Introduction
The only curative and durable treatment option for patients suffering from end-stage liver disease is liver transplantation. However, there is a shortage of donor grafts of adequate quality, which is a major cause of wait list mortality. Ex situ liver resuscitation, reconditioning or regeneration of sub-optimal donor grafts can potentially enlarge the number of available donor grafts. However, this can only be achieved using long term normothermic machine perfusion (NMP). The current clinically relevant perfusion devices do not fully mimic the in situ environment of the liver, which results in gravity induced pressure injuries and poor peripheral perfusion. The aim of this thesis is to create an organ chamber that is similar to the in situ situation, capable of preventing gravity induced pressure injuries and improving peripheral perfusion.

Materials & Methods
Two prototypes were fabricated using materials bought at the DIY store.
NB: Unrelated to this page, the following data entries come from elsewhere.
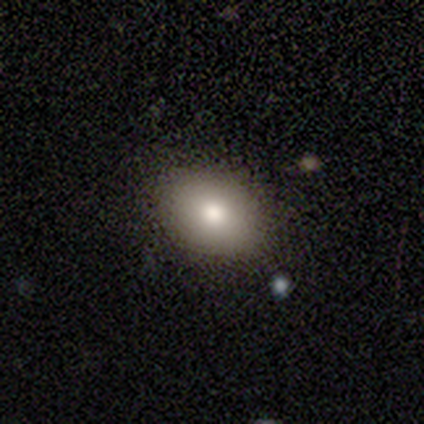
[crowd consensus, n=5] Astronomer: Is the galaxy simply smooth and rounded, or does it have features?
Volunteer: smooth — 60% (runner-up: star or artifact, 40%).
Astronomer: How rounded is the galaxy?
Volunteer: round — 67%.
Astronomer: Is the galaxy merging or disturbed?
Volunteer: none — 67%.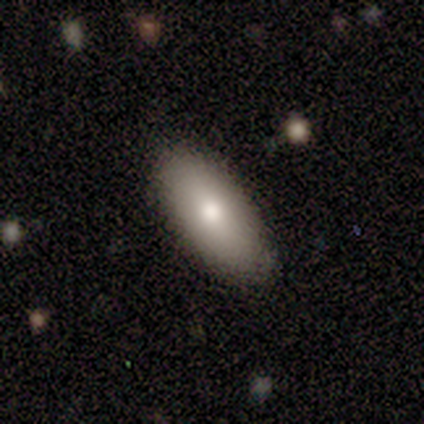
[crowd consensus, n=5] Smooth or featured: smooth — 80% (featured or disk — 20%)
How rounded: in between — 75% (cigar-shaped — 25%)
Merging: none — 100%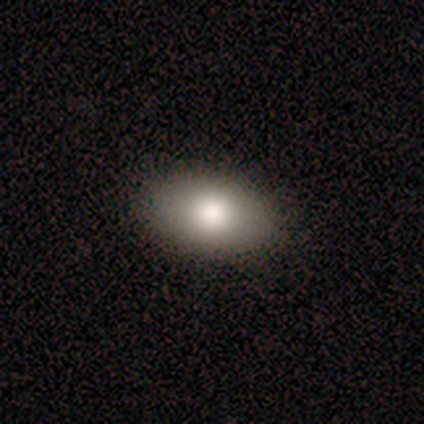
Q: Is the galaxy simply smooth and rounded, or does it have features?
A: smooth — 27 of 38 (71%).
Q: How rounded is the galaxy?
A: in between — 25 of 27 (93%).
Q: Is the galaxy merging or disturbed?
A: none — 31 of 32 (97%).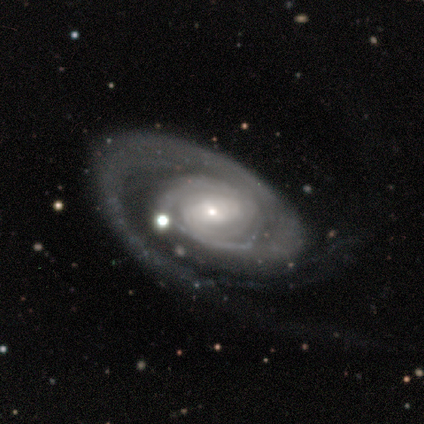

Perfusions were performed with porcine (N=3) and human research livers (N=2) using an adapted Liver Assist (XVIVO abdominal) perfusion system. Both prototypes were part of a closed loop perfusion system and in both human research livers all three main vessels were cannulated. Temperature control and perfusion stabilization was tested during perfusion. The water in the reservoir was heated from 20 °C to 37 °C during the first hour, followed by NMP during which the temperature was kept at 37 °C. The influence of the amount of water in the water reservoir on the perfusion parameters was tested by altering the height of the water level. Perfusate samples from the human research livers were taken at set time points.

Results
Both prototypes were capable of controlled rewarming of the liver to 37 °C during the first hour of perfusion. After reaching 37 °C the temperature remained stable. During perfusion with both prototypes, perfusion parameters could be set to the desired target values and the flows remained stable. The second prototype was used to test the effect of different water levels in the water reservoir on the perfusion parameters. With 7 centimeters of water in the reservoir, the portal vein flow was 940 ml/min. With 12 centimeters of water, the portal vein flow started to decrease until it reached a flow of 660 ml/min with the maximum of 23 centimeters of water. The hepatic artery flow was not influenced by the varying water level. The inferior vena cava pressure slowly decreased from 2 mmHg with 7 centimeters of water, to -3 mmHg with 23 centimeters of water. Both perfusions showed an increase in injury markers during perfusion.

Conclusion
In this thesis, a new approach to the organ chamber was explored, to prevent gravity induced pressure injuries and improve peripheral perfusion. Both prototypes were capable of maintaining stable perfusion parameters. The amount of water surrounding the liver influences the flow of the portal vein and the pressure of the inferior vena cava. In the future, this effect could be used to mimic the function of the diaphragm and improve the peripheral perfusion. The next step is to quantify and visualize peripheral perfusion and improve the outcomes of long term liver perfusion.